Integrated Drug Delivery Systems Based on Electrospinning and Non-Contact Laser Cutting

Problem we address:

The majority of new active pharmaceutical ingredients fall into BCS classes II/IV (low solubility and/or permeability), which complicates the development of effective dosage forms. A platform is needed that simultaneously enhances dissolution, enables high drug loading, and offers flexible dose design.
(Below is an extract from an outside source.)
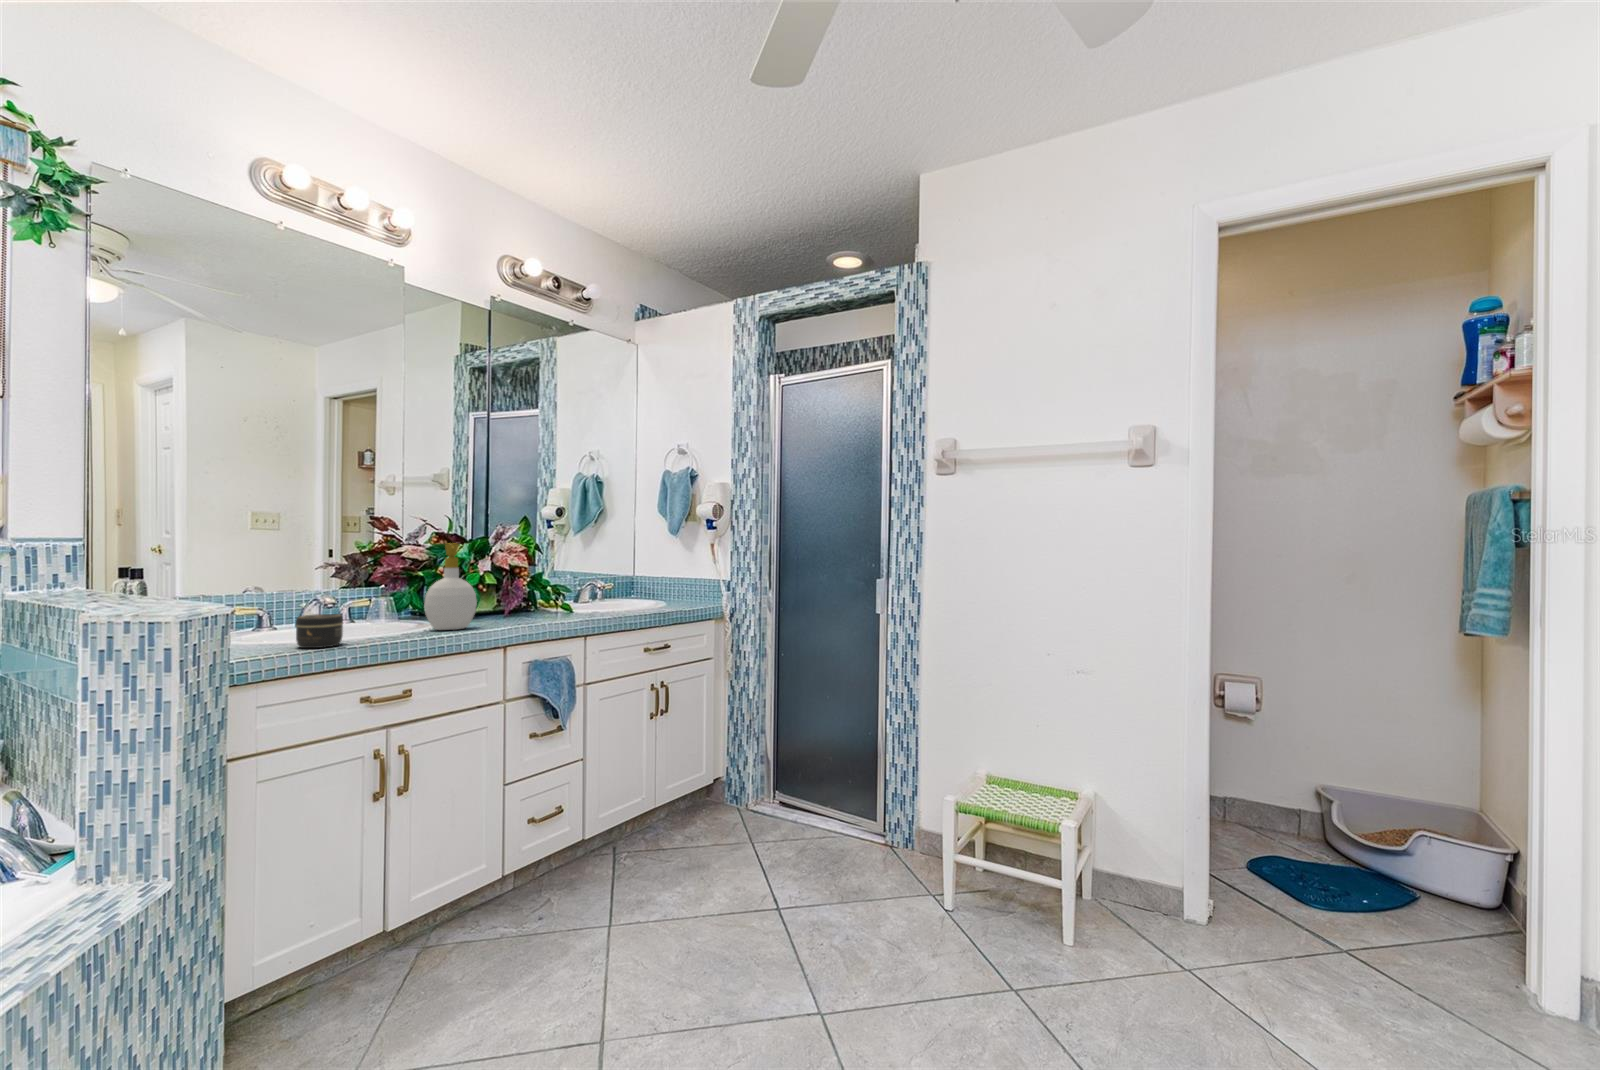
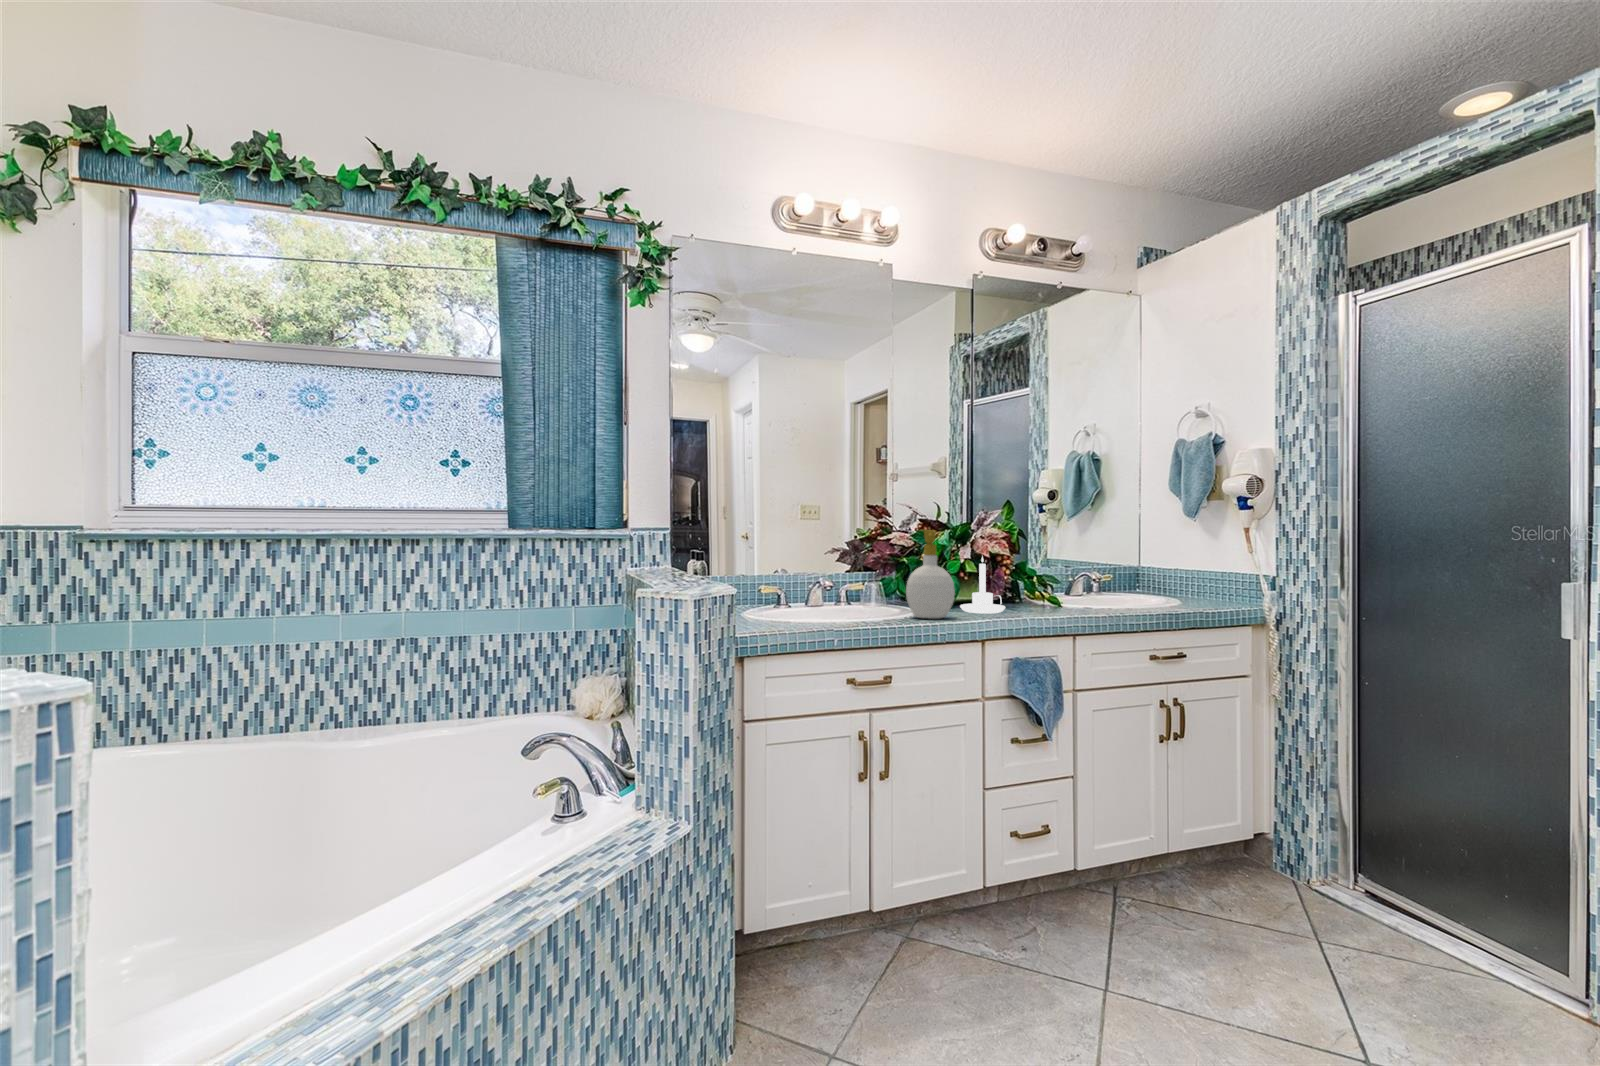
candle holder: none [480,567,525,622] -> present [960,556,1005,614]
jar: present [296,614,343,648] -> none [799,596,835,628]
An integrated electrospinning methodology has been developed that enables the encapsulation of poorly soluble active pharmaceutical ingredients into polymer micro- and nanocapsules, linked by nanofibers (beads-on-string morphology) and organized into a continuous network. The resulting network is then digitally, contactlessly, and precisely cut with a laser beam into unit doses (films, wafers, inserts) suitable for oral, buccal, or dermal administration. Matrix properties govern the drug release rate, while the microcapsule composition defines the dose and additionally stabilizes sensitive molecules. We place special emphasis on morphology control via process parameters: fine adjustment of voltage, flow rate, solution viscosity and conductivity, solvent fraction, relative humidity, needle–collector distance, and collector speed precisely determines fiber diameter, bead size and frequency, and network porosity. This directly tunes hydration, capillary imbibition, and release profiles, ensures batch-to-batch reproducibility, and facilitates scale-up, while preserving microstructure during laser cutting. The contactless cutting method provides flexibility in dose design, which underpins personalized medicine.